| Page text |

○ ○ ○ ○

Posts Tagged ‘Vaughn Ross’

Stuff I wrote in Texas

He drinks his tea black. No lemon. No milk.

“No milk?” I ask and he tells me they don’t get real milk here. It’s only the powdered stuff. I remember seeing powdered milk at breakfast too. Texas lets me down, yet again.

Here I am, in this big room. And I’m just thinking. Thinking, thinking, thinking.

Thinking about America, with it’s rules and regulations and McDonald’s restaurants. Thinking about a kind blogging friend who has spent all evening emailing me with kind words. Thinking about the kind taxi driver who called me ‘nice’ and gave me his phone number and invited me to dinner at his manager’s restaurant where they serve potatoes and cabbage and chicken. He likes bacon with cabbage, he said.

The restaurant is called ‘Florida’s’.

We stopped at a garage so I could get cash out to pay him. He bought me a bottle of water and drove me around the town to cheer me up and hugged me when he dropped me at the hotel.

Carl, his name is. I didn’t call him. I didn’t go to Florida’s. I didn’t feel like eating.

I told Vaughn about about a book by Paulo Coelho. The book is called Veronika Decides To Die. Was it inappropriate to talk about it?

My auntie is going to collect me in Houston tomorrow. After I leave Livingston.

I don’t want to leave Livingston.

I do want to leave Livingston.

I guess I’ll have a big breakfast again tomorrow. Today, I didn’t eat after my breakfast. Just water and lukewarm decaf coffee from a flask.

He still thinks about women. About being with them. I ask him when he started thinking differently about it, given that some people might go stir crazy. He says other things keep him going. Letters.

He looks at me.

Letters.

I think about what to write to him. This man. This lovely man who laughs at my quaint English insults and complains about his stubble.

I don’t care about the stubble.

I care about his gentle manner and his calm voice. I care about his kind words and his capacity to comfort me in my tears. Comfort me? In my tears?

He says he’s not worried.

I wish I didn’t have to leave.

I don’t know what to say, how to end the conversation. I shrug my shoulders and feel helpless.

I loiter afterwards but am told I have to leave. I look back and wave but he’s behind a mesh screen and my eyes are too bad to make out anything except his vague shape.

I’m tired now.
……………………

More polystyrene cups. More powdered milk. Another day in Texas. I read. I eat breakfast. I think.

Maybe I’ll make a cup of tea. Black. No lemon. No milk.

(For other things I wrote in Texas, click here.)

The nature of grief

I wanted to write this yesterday but didn’t know what to write. I’m still not sure I’ll know what to write today.

Two nights ago, I had a dream about Vaughn. It was the day of his execution and I was allowed to have a contact visit with him. He went off after our visit to go and shower and get changed and ready. I woke up thinking what a wierd thing it must be to get ready for. Do you shower beforehand? And how must it feel to take that shower? To know that you are getting yourself cleaned up so that, in a few hours, when you are no longer alive and your family are allowed to come and see your body, then you are at least presentable. Wierd, wierd, wierd.

And then I started to think about Vaughn. I thought about his face, his smile, his easy laughter. And about how imagining myself talking to him felt strange. It felt strange to imagine a dead person back to life and imagine a conversation with him. There is so much happening in my life right now that I would usually have written to him about so I imagined telling him these things. Then I stopped imagining it because it felt odd.

I’ve not met him that many times. He’s on a different continent so it’s not like I was seeing him every day but I would imagine conversations with him all the time. Now that he’s gone, there’s this mental block when I try to imagine a conversation I might have with him. It feels wrong.

○ ○ ○ ○

| Recorded data |

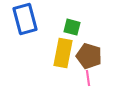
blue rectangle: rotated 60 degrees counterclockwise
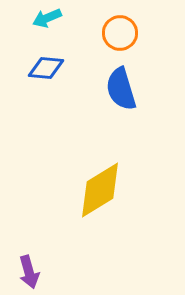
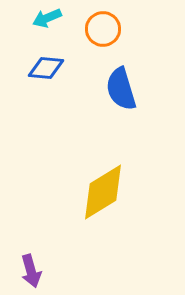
orange circle: moved 17 px left, 4 px up
yellow diamond: moved 3 px right, 2 px down
purple arrow: moved 2 px right, 1 px up
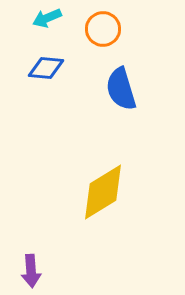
purple arrow: rotated 12 degrees clockwise
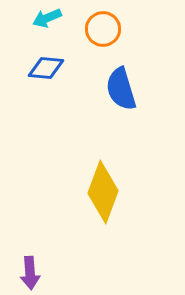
yellow diamond: rotated 38 degrees counterclockwise
purple arrow: moved 1 px left, 2 px down
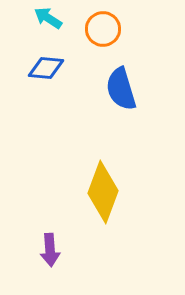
cyan arrow: moved 1 px right; rotated 56 degrees clockwise
purple arrow: moved 20 px right, 23 px up
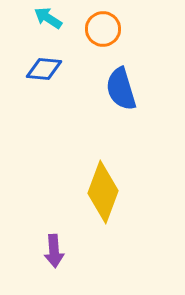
blue diamond: moved 2 px left, 1 px down
purple arrow: moved 4 px right, 1 px down
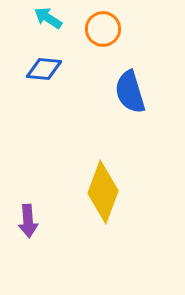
blue semicircle: moved 9 px right, 3 px down
purple arrow: moved 26 px left, 30 px up
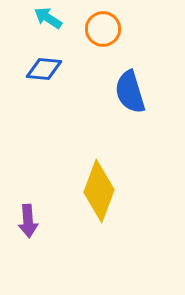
yellow diamond: moved 4 px left, 1 px up
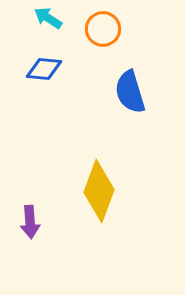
purple arrow: moved 2 px right, 1 px down
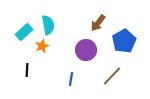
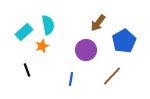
black line: rotated 24 degrees counterclockwise
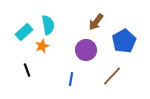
brown arrow: moved 2 px left, 1 px up
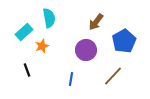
cyan semicircle: moved 1 px right, 7 px up
brown line: moved 1 px right
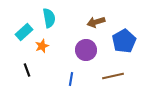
brown arrow: rotated 36 degrees clockwise
brown line: rotated 35 degrees clockwise
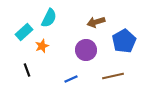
cyan semicircle: rotated 36 degrees clockwise
blue line: rotated 56 degrees clockwise
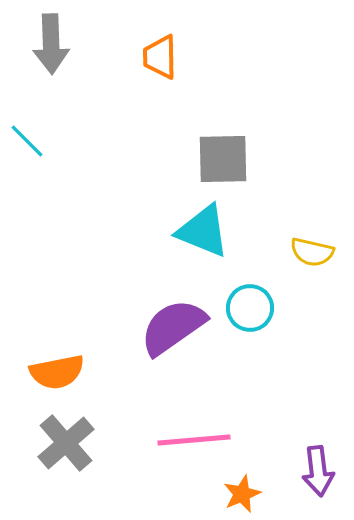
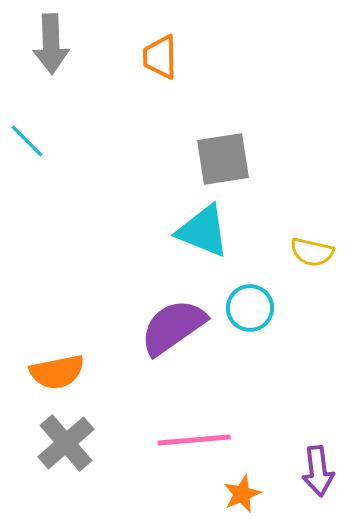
gray square: rotated 8 degrees counterclockwise
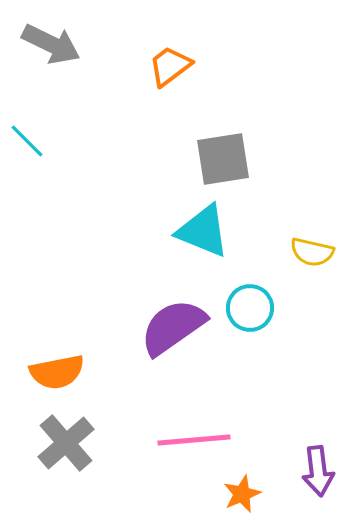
gray arrow: rotated 62 degrees counterclockwise
orange trapezoid: moved 10 px right, 9 px down; rotated 54 degrees clockwise
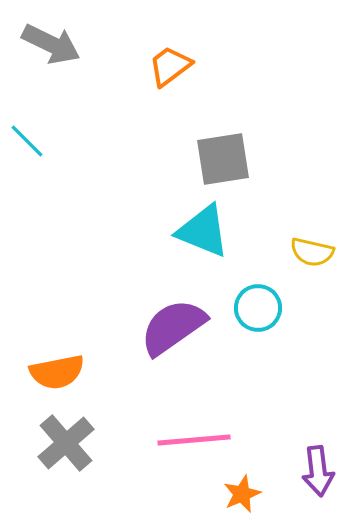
cyan circle: moved 8 px right
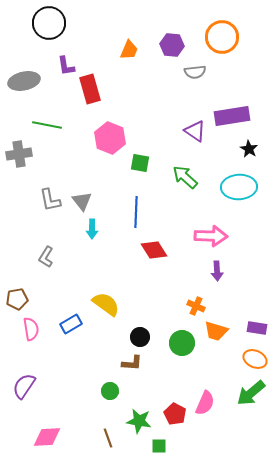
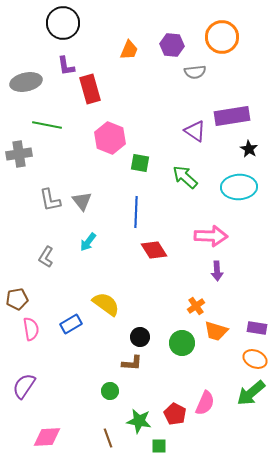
black circle at (49, 23): moved 14 px right
gray ellipse at (24, 81): moved 2 px right, 1 px down
cyan arrow at (92, 229): moved 4 px left, 13 px down; rotated 36 degrees clockwise
orange cross at (196, 306): rotated 30 degrees clockwise
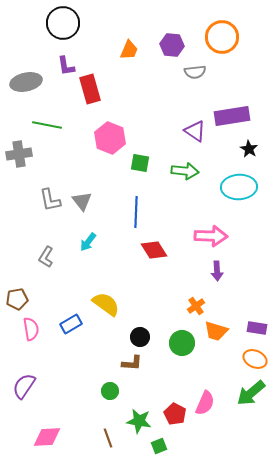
green arrow at (185, 177): moved 6 px up; rotated 144 degrees clockwise
green square at (159, 446): rotated 21 degrees counterclockwise
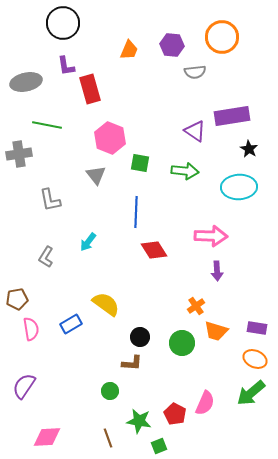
gray triangle at (82, 201): moved 14 px right, 26 px up
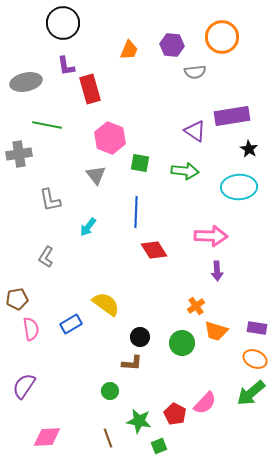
cyan arrow at (88, 242): moved 15 px up
pink semicircle at (205, 403): rotated 20 degrees clockwise
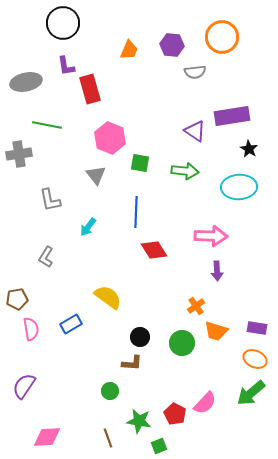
yellow semicircle at (106, 304): moved 2 px right, 7 px up
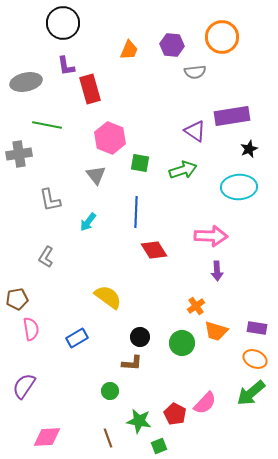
black star at (249, 149): rotated 18 degrees clockwise
green arrow at (185, 171): moved 2 px left, 1 px up; rotated 24 degrees counterclockwise
cyan arrow at (88, 227): moved 5 px up
blue rectangle at (71, 324): moved 6 px right, 14 px down
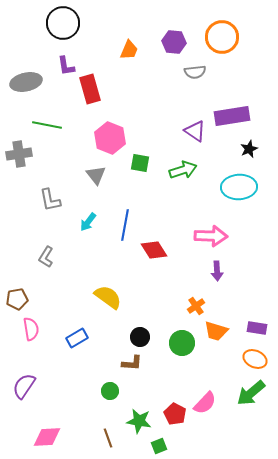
purple hexagon at (172, 45): moved 2 px right, 3 px up
blue line at (136, 212): moved 11 px left, 13 px down; rotated 8 degrees clockwise
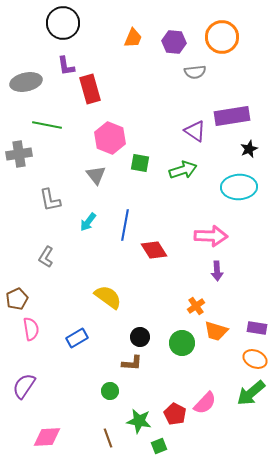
orange trapezoid at (129, 50): moved 4 px right, 12 px up
brown pentagon at (17, 299): rotated 15 degrees counterclockwise
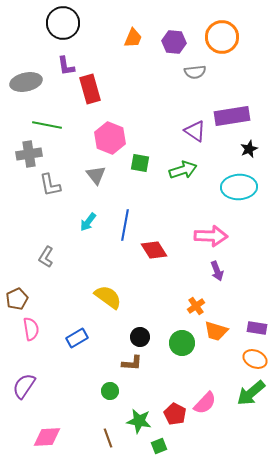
gray cross at (19, 154): moved 10 px right
gray L-shape at (50, 200): moved 15 px up
purple arrow at (217, 271): rotated 18 degrees counterclockwise
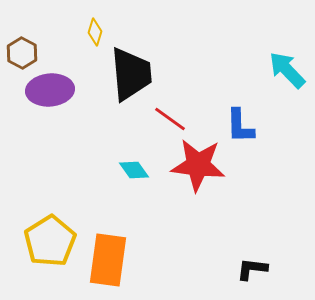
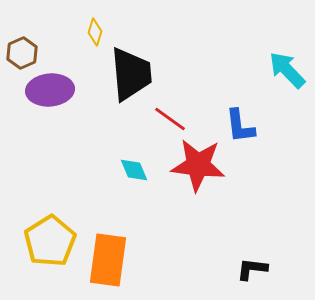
brown hexagon: rotated 8 degrees clockwise
blue L-shape: rotated 6 degrees counterclockwise
cyan diamond: rotated 12 degrees clockwise
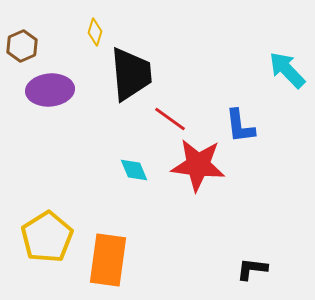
brown hexagon: moved 7 px up
yellow pentagon: moved 3 px left, 4 px up
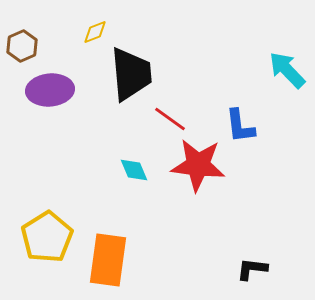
yellow diamond: rotated 52 degrees clockwise
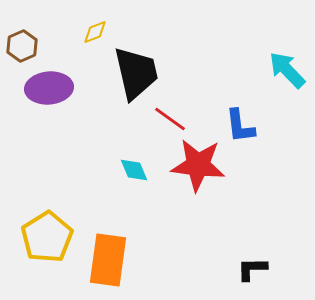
black trapezoid: moved 5 px right, 1 px up; rotated 8 degrees counterclockwise
purple ellipse: moved 1 px left, 2 px up
black L-shape: rotated 8 degrees counterclockwise
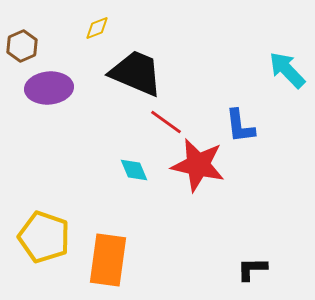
yellow diamond: moved 2 px right, 4 px up
black trapezoid: rotated 54 degrees counterclockwise
red line: moved 4 px left, 3 px down
red star: rotated 6 degrees clockwise
yellow pentagon: moved 3 px left; rotated 21 degrees counterclockwise
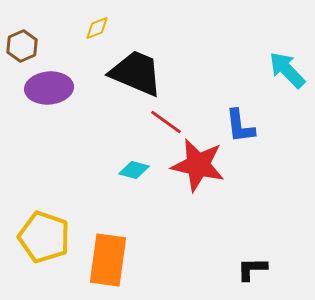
cyan diamond: rotated 52 degrees counterclockwise
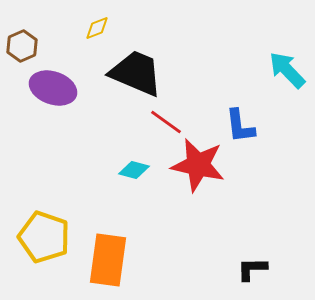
purple ellipse: moved 4 px right; rotated 24 degrees clockwise
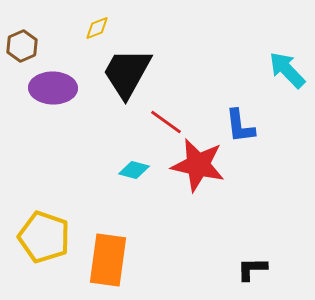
black trapezoid: moved 9 px left; rotated 84 degrees counterclockwise
purple ellipse: rotated 18 degrees counterclockwise
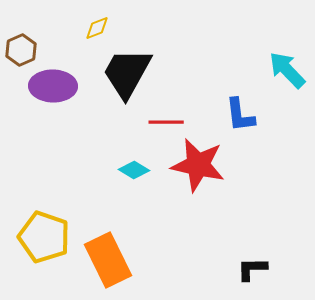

○ ○ ○ ○

| What is needed |
Pick up the blog posts about Vaughn Ross after their last sentence and keep writing. The listing has nothing to do with what comes next.

| The result |
When thinking about all this gets to a point where I realise I’m feeling sad, I’m kind of relieved, really. It reassures me that I am capable of emotional responses and that I do have feelings, tucked away somewhere behind all the ‘carrying on’ and ‘not falling apart.’

One of the things I’ve worried about previously was never realising what has happened, never understanding that he is dead. I think it’s changing now. I do realise he is dead. Over time, I’ve started being able to comprehend that no more letters are arriving and that he is no longer sitting in that little box behind a glass screen, with a phone pressed to his ear, waiting for me to visit.

On the other hand, when the children left for Australia, I stood at the airport and watched them leave and the grief was immediate. I was really, really gutted. It didn’t take very long though, to recognise that they will have a lovely happy, sunny life there and that they look well in the photos I have seen. There is no longer the grief but simply the excitement to get out there and see them next year.

Not being present for Vaughn’s final hours has made the process of understanding and grieving quite drawn out. I’m approaching two months since his death and I’ve no idea what the next stage of this whole process is.

The phone call

“Are you doing okay?” he asked.

“No,” I said.

I should have said yes. I should have been strong and said yes. Instead I said no and he ended up convincing me that things would be alright, that he was alright, that he felt calm, no matter what the outcome.

I had just finished making a Vietnamese beef stew. It was sitting beside me as I spoke to him. I didn’t touch it.

“It’s so good to hear your voice,” I told him. He laughed gently.

I thought he would have some contact time with his family but I later read that the only time they are allowed to see him is after he has died, in the funeral home. They are allowed to go and touch his body while it is still warm.

He asked what I had been doing that evening. I told him I’d been watching RuPaul’s Drag Race Allstars. We laughed about the whole drag queen scene. He said he once dressed up as a woman to go to a Halloween party when he was about 20. A man had grabbed his bum at the party, thinking he was actually a woman, and he had been horrified. He’d never dressed up as a woman ever again.

The truth is, I’ve never entertained the idea of grieving for Vaughn because I didn’t want it to tear me apart. When I first met Vaughn, about five years ago, I had also met another man on death row, Ruben. Meeting them both devastated me. I couldn’t believe the situation these men faced every day. It was one of those things I couldn’t ignore.

I came back completely different. I intentionally fell out of contact with some friends. I applied to law school. And I resolved to do something about the situation. I read everything I could lay my hands on about the death penalty in America. My mind was totally absorbed.

For about two months after returning, my mind was in a completely different world. A world of unfairness, of bad lawyers and bad trials, of men from poor backgrounds who were killed and faded from the world without a trace. A world of brutal murders and serial killers. Of guilt and of innocence.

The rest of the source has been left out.